As restrictions lifted, other challenges arose. Unlike most business loans, a CEBA loan wasn’t used to improve business, expand business, or create new business. It was there simply to help businesses survive while they weren’t able to create their own revenue due to ongoing restrictions.

Now that the restrictions are over, businesses have to add the extra expense of paying their loans back, while rebuilding their businesses out of the wreckage of COVID.

“The numbers don’t add up,” Johnson said. “I think it’s going to continue to be a challenge. Post-pandemic, I hate using that word, we’re not even close to being out of the pandemic woods.”

In the post-pandemic world, businesses (and everyone else) are dealing with fast rising costs, super high inflation and a lack of staff to help businesses grow.

“I haven’t been able to have the staff I need to make the numbers work,” Johnson said. “There are so many layers.”

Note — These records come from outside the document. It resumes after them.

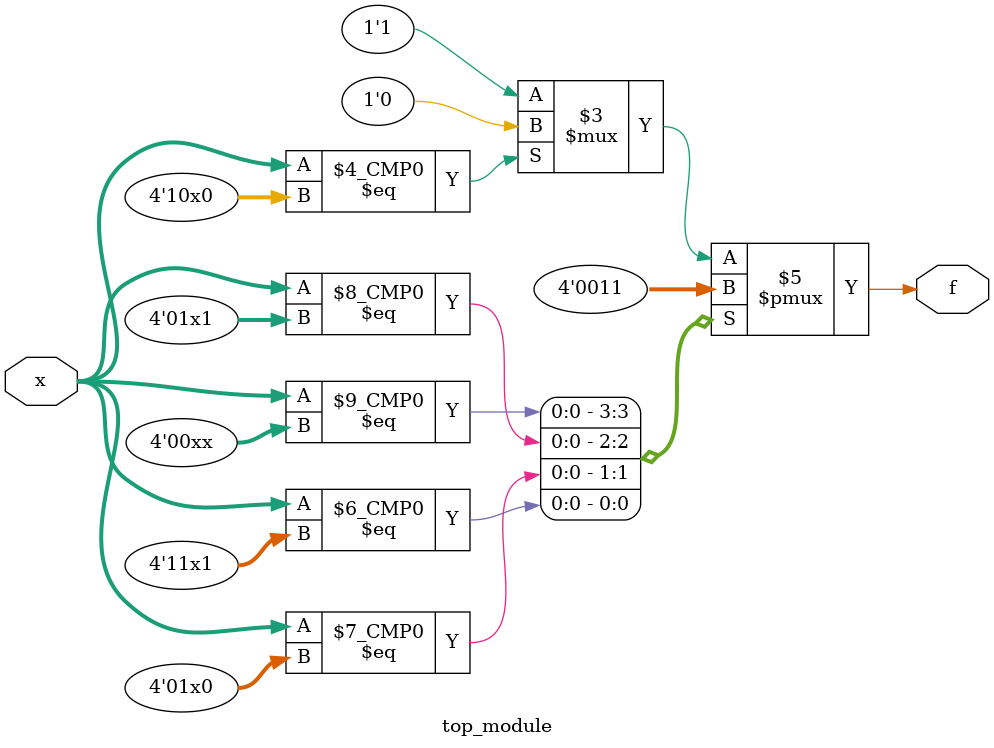
<source format=sv>
module top_module (
    input [4:1] x,
    output logic f
);

always_comb begin
    case (x)
        4'b00xx: f = 0;
        4'b01x1: f = 0;
        4'b01x0: f = 1;
        4'b11x1: f = 1;
        4'b111x: f = 1;
        4'b10x0: f = 0;
        default: f = 1;
    endcase
end

endmodule

</source>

Gambit Music Academy currently opens early for a few before school lessons, has several retirees taking lessons during the day, and then goes to about 8:30 p.m. for more after-school kids’ classes.

“I don’t make $40,000 in a good year, and I haven’t had a good year since COVID,” Johnson said. “My days are fully loaded. This fall and last spring we had weeks where 30 per cent of kids don’t come due to being sick. The same with teachers. If they’re sick, that’s 10 or 12 classes in a day I don’t have that revenue come in. In my case, I am taking on 30 per cent more students than is my usual cap, and that has a huge impact on my ability to take care of the administrative duties I have with running this business as well. The domino effect is alarming.”

Johnson has kept in touch with her bank that financed the loan and received a little bit of good news.

“They’re giving me an extension to pay the $40,000 by March,” Johnson said. “That takes the stress off me for a few weeks. I’ve heard of people refinancing their homes just to keep the doors open. An extension to the end of the year would be ideal. It would make all the difference.”

Johnson, trying to deal with these challenges, was unaware this was an issue for thousands of businesses across the country.

“I was pretty surprised when I realized it was going to be a national issue,” Johnson said. “I thought it was just a me thing. With payroll, I’m lucky if I break even. Was hoping for a better fall, but it adds up. $40,000 might as well be $1.5 million. It’s not an easy thing. As long as it lasted, it wasn’t enough to get by. I don’t want to sound ungrateful, because it kept the doors open, but I didn’t know the future. It was unprecedented.”